Social workers practise across a wide range of settings, with all kinds of different people who have diverse cultural experiences. Some work primarily with individuals, whereas others work with families or groups of people in therapeutic or community contexts. Some social workers focus on community advocacy, community action and social change. In such diverse practice contexts, the notion of theoretically informed practice can seem complicated. Yet social workers do draw upon a range of theoretical perspectives in their work, using theory to help understand and make sense of what is, in reality, a complex human world. Many theories used by social workers can also be found influencing the practices of allied professionals: counsellors, psychologists and others working within the human services. Theories explored in this book are not the sole purview of the social work profession, nor can they be claimed as necessarily emerging from within a social work paradigm. Professional interpretations of knowledge and theory overlap and interweave (Trevithick 2012). We would nevertheless argue that theory applied in social work has a disciplinary character that distinguishes it from the application of the same theories across allied disciplines. This is because knowledge and theory in practice are critically influenced by disciplinary attachments and the underpinning values and nature of the profession itself.

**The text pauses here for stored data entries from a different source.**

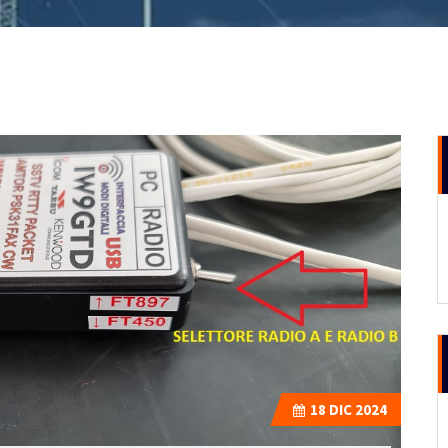
18
DIC 2024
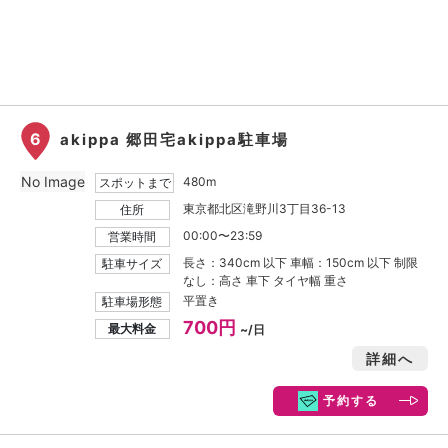
6
akippa 郷田宅akippa駐車場
No Image
480m
スポットまで
東京都北区滝野川3丁目36-13
住所
00:00〜23:59
営業時間
長さ：340cm 以下 車幅：150cm 以下 制限
駐車サイズ
なし：高さ 車下 タイヤ幅 重さ
平置き
駐車場形態
700円
最大料金
~/日
詳細へ
予約する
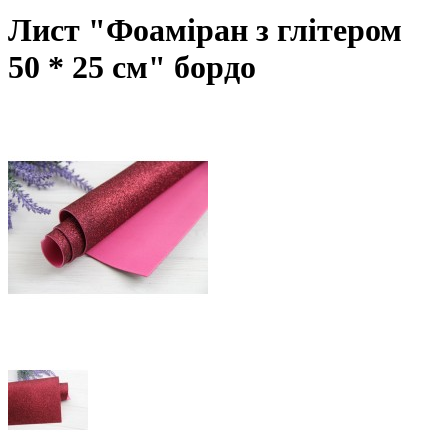
Лист "Фоаміран з глітером
50 * 25 см" бордо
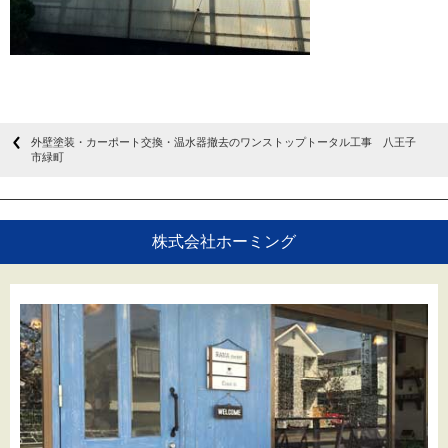
外壁塗装・カーポート交換・温水器撤去のワンストップトータル工事 八王子
市緑町
株式会社ホーミング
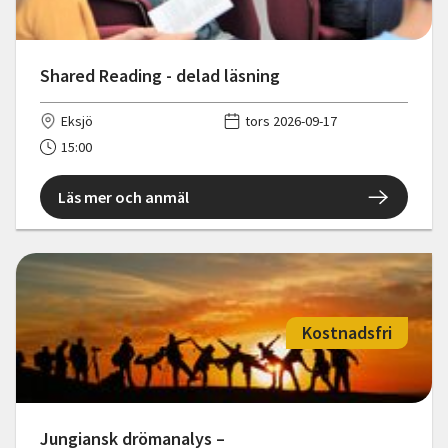
Shared Reading - delad läsning
Eksjö
tors 2026-09-17
15:00
Läs mer och anmäl
Kostnadsfri
Jungiansk drömanalys –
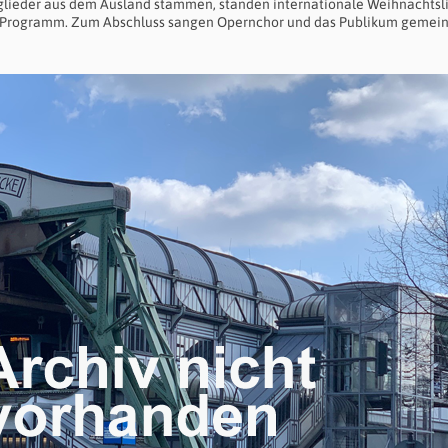
tglieder aus dem Ausland stammen, standen internationale Weihnachtsl
dem Programm. Zum Abschluss sangen Opernchor und das Publikum geme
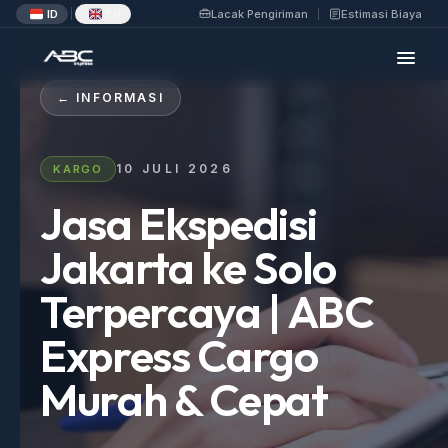
ID
EN
Lacak Pengiriman
Estimasi Biaya
|
← INFORMASI
10 JULI 2026
KARGO
Jasa Ekspedisi
Jakarta ke Solo
Terpercaya | ABC
Express Cargo
Murah & Cepat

Social work's interpretive lens
In the following chapters, we explore a range of practice theories that have been influential in social work. First, however, we will tease out the disciplinary nature of social work's interpretive lens to see how it influences the application of knowledge and theory, what we understand theory to be, and how contemporary debates have influenced the application of theory over time. We propose that the social work interpretive lens is enriched by four additional lenses that together influence the ways in which we apply theory in practice: the relational lens; the social justice lens; the reflective lens; and the lens of change.
The relational lens
According to Howe (2009), relationship-based practice has been an integral part of social work since its inception, and some writers have argued that it represents a critical component of effective social work (Teater 2010).